§ **Extract**
^^^^^^^^
My Top 10 Changes To The Star Wars Prequel Trilogy

Don’t get me wrong–despite the outrage of other fans, I actually rather like the prequel trilogy.  Some of my favorite things about those films include the duel between Obi-Wan and Darth Maul in The Phantom Menace, the fight between Obi-Wan and Jango Fett in Attack of the Clones, and seeing Vader being put into his iconic armor and helmet at the end of Revenge of the Sith.

But there’s a lot I’d still change if I had my way, such as…

10. Replace Gungans With Another Alien Species

My Issue: I don’t hate Jar Jar Binks.  I just think we can do better.  The Gungans are to Episode I what the Ewoks are to Episode VI: a bunch of comical aliens who have to be convinced to use their warrior strength and ally with the heroes.  Basically Jar Jar isn’t any different from the Ewok Wicket, just that he’s a CG alien and has a peculiar (and possibly offensive) accent.

Copyright © 2002 by Lucasfilm Ltd.

My Suggestion: The Togruta, as pictured above.  A race of born hunters with a very interesting appearance and an affinity for becoming Jedi Knights.  Rather than going for wacky accents, we could have had a proud race with a code of honor and good relations with the Republic.  Cut the wacky flavor (trust me, the kids won’t miss it much) and give these guys a chance to shine.

They’d be an excellent contrast to the new villains…

9. Use The Mandalorians As The Bad Guys

My Issue: In the prequels, the Separatists were the most visible antagonists, with the Sith staying in the background.  The “Clone Wars” was pretty much set between an endless army of battle droids versus an endless army of clones.  Now the Jedi Knights were the wild card in the Republic’s favor, Force-sensitive warriors with lightsabers who could coordinate their clone troopers effectively.  But who do they have to counter that image on the Separatists’ side except more battle droids?

Copyright © 2003 by Lucasfilm Ltd.

My Suggestion: The Mandalorians.  They may not have the Force, but they’ve got tons of armor and weapons to be an effective match for any Jedi.  And being a fiercely independent group, the Mandalorians would naturally break away from the Republic and become a good icon for the Separatists.  It also would tie in to the iconic character of Boba Fett, whose armor is the only thing that remains of their legacy in the original trilogy.

The high-tech, non-supernatural Mandalorians would also be a sign of another trend that would help set things up for the original trilogy…

8. Show Rising Distrust Of The Jedi Knights

My Issue: When we get to the original trilogy, we see that the Jedi Knights have been reduced to a mere legend and the Force has become nothing more than a superstition.  Yet the prequel films don’t really give us any clue as to how that happened other than showing us a bunch of Jedi being wiped out and declared outlaws.  How did the public react to that?  What were they to make of the publicized image of Jedi war heroes using the Force to defend worlds from the Separatists?
^^^^^^^^
§ **Data below**
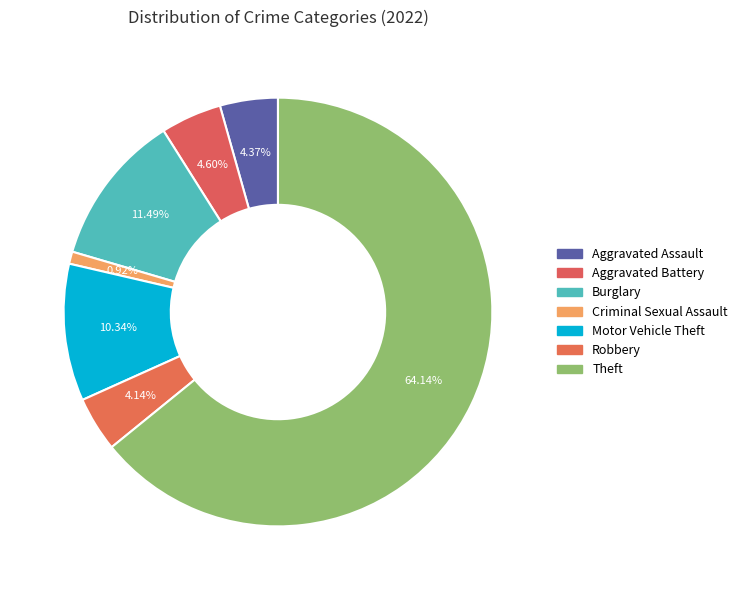

Is there a majority slice in this chart?

Yes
^^^^^^^^
§ **To-do item**
In the Star Wars prequel list, which alien species does the writer suggest should replace the Gungans?

§ **Response area**
The Togruta.